# ТЕКСТ

= = = =

Пошлю в Секретариат Сталину, все равно, терять нечего, не посадят же меня за это…
Видела, разумеется, Сережу. Вот еще одна утрата. Не надо было мне вовсе встречаться с ним после Коктебеля, какое бы чудесное, горьковатое, ясное воспоминание осталось. Но нет еще этой мудрости, а есть тупая жадность. И вот. — Бог с ним.
Мне не жаль ни нежности, ни дум, которые посвятила ему. Он неплохой мальчишка, но — все. Внутренний «роман» с ним — окончен. Да и внешний — тоже.
Надо приняться за роман[50], силы уходят. Вот напишу заявление Ирэне и примусь. Ирэну все еще томят и терзают. А брат ее Миши[51], освобожденный из польской тюрьмы в сентябре 39 года, написал о Мише такое заявление, что, читая его, чувствуешь, будто тебе на сердце капают раскаленным свинцом. И больше того: он собрал о Мише справки тамошних людей, знавших его по подпольной работе в Польше, и это тоже, как капли свинца в душу. Хороший, видно, человек был этот Миша, если о нем, осужденном Советской властью, так пишут люди! И они — смелые, хорошие люди! О, дай им всем Бог, дай им Бог силы вынести все испытания, которые им еще, наверное, предстоят… Ну, надо написать заявление…
Сегодня позвонила мне Наташа, жена Марка Симховича, человека, с которым у меня был хороший роман в Гаграх в 1934 году. Я до сих пор помню, как, подъезжая к Гаграм, первый раз в жизни увидела море, и все внутри просияло и затрепетало от радости. И эта радость длилась весь месяц отдыха, я бежала к морю, как на любовное свидание, а Марк был очень влюблен, дарил мне розы, мы читали стихи, философствовали, целовались.
После Гагр я его больше не видела, не переписывалась с ним. В 39 году Наташа, с которой он познакомил меня в Москве, позвонила мне, сказала, что Марк умер от дифтерита и что она очень хочет видеть меня. Встреча состоялась только сегодня. Оказывается, Марк (по ее словам) относился ко мне серьезнее, чем я думала. В дневнике у него было записано, что я — самое сильное его увлечение, сразу вслед за Наташей, которую он очень любил.

= = = =

# ВАША ЗАДАЧА
Ответьте на вопросы по тексту.
(a) Из какой тюрьмы и когда был освобожден брат Миши?
(b) Где и в каком году был роман с Марком Симховичем?
(c) От чего, по словам Наташи, умер Марк?

= = = =

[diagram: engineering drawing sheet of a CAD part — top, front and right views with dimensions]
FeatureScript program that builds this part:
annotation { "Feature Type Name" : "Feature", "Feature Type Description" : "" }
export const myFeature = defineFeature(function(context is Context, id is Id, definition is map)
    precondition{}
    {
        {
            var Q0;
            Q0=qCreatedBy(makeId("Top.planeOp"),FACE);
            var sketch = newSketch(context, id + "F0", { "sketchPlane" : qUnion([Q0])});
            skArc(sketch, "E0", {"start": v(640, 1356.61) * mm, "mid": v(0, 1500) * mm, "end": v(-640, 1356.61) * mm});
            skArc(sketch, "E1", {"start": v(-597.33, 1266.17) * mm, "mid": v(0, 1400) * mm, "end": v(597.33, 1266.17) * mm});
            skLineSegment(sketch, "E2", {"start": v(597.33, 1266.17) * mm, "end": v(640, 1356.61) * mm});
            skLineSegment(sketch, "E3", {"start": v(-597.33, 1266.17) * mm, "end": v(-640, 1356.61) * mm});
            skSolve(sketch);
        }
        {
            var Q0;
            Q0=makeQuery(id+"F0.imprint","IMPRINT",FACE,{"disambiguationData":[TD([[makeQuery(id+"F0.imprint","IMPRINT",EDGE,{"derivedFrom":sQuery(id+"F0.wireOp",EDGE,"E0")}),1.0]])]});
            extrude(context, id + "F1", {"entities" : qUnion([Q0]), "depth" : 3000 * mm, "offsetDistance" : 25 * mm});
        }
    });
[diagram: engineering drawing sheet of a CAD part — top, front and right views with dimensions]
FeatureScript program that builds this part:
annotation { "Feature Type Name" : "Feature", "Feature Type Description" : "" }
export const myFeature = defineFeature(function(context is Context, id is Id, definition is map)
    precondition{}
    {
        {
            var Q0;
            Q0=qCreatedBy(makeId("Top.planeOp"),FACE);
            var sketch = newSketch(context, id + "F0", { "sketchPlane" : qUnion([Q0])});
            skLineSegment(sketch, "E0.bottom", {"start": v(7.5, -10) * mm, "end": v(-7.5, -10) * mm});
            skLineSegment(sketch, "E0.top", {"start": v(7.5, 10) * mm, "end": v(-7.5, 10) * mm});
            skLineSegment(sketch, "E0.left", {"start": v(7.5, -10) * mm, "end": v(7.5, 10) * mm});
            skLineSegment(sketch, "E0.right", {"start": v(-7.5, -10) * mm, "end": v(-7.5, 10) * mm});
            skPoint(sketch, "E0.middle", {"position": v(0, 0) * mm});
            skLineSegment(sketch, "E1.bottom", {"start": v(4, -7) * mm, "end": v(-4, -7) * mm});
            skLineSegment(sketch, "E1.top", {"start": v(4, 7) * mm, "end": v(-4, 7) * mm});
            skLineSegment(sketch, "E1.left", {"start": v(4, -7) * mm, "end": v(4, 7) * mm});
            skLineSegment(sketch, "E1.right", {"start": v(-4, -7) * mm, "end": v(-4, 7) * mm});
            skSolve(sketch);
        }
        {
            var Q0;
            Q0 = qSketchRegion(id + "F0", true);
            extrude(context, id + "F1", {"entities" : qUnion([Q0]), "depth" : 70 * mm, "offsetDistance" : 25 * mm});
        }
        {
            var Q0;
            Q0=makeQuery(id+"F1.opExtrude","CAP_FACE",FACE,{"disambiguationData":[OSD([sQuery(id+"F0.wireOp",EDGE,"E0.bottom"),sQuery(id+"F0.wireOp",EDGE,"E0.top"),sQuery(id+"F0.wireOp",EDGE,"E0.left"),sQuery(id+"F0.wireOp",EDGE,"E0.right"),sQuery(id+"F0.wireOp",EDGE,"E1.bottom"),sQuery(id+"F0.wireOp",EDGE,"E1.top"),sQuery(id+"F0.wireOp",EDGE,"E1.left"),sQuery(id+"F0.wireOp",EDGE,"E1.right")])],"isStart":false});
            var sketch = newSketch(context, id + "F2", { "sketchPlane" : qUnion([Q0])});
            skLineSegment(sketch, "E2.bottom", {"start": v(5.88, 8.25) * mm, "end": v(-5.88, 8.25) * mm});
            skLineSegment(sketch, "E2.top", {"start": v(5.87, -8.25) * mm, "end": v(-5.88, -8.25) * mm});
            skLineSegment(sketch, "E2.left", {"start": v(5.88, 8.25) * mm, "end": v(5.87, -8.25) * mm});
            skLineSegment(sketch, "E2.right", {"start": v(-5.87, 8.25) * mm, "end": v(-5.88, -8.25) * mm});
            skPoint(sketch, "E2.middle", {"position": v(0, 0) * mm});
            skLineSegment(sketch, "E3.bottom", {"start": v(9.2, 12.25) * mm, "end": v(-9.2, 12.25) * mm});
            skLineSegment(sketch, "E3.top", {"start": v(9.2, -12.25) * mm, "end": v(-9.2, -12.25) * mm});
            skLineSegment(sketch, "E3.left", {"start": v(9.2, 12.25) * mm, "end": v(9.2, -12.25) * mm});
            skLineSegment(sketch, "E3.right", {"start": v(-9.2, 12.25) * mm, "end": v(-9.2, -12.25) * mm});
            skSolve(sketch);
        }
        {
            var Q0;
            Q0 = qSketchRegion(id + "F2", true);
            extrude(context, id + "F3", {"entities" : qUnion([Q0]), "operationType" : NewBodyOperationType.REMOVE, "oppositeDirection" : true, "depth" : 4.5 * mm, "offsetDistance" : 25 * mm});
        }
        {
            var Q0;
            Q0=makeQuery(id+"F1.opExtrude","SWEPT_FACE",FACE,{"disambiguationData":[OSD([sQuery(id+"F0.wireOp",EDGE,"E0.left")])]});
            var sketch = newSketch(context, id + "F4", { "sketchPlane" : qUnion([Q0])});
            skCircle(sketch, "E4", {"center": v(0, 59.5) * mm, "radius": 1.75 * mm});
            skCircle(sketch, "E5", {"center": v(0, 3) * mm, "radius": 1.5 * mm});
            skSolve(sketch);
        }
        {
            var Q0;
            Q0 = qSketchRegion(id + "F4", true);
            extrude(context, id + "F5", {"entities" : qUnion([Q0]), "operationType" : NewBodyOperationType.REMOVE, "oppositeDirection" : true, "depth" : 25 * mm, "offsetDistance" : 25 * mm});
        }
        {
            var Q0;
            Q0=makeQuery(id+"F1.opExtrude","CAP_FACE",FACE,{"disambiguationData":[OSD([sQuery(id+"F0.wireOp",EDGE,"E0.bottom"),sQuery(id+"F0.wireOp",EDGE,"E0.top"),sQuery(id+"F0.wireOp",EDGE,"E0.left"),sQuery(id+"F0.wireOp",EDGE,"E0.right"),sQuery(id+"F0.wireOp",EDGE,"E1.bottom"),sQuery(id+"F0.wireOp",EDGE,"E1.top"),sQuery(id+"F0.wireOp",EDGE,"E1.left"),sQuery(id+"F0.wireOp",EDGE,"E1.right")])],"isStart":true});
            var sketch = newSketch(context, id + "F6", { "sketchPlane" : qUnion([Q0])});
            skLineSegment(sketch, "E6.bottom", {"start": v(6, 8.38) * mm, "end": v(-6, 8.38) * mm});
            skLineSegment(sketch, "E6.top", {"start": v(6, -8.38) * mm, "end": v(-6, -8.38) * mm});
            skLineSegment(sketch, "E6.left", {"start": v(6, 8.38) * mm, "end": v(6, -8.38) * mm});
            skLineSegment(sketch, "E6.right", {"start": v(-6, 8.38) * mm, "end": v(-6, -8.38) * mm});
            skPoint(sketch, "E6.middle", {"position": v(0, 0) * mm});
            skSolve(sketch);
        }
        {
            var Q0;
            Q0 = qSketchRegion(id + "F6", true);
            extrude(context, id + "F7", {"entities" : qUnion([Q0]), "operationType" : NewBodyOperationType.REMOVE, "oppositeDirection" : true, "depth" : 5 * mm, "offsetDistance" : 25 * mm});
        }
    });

= = = =

# ПИСЬМЕННОЕ РЕШЕНИЕ
(a) Из польской тюрьмы, в сентябре 39 года.
(b) В Гаграх, в 1934 году.
(c) От дифтерита.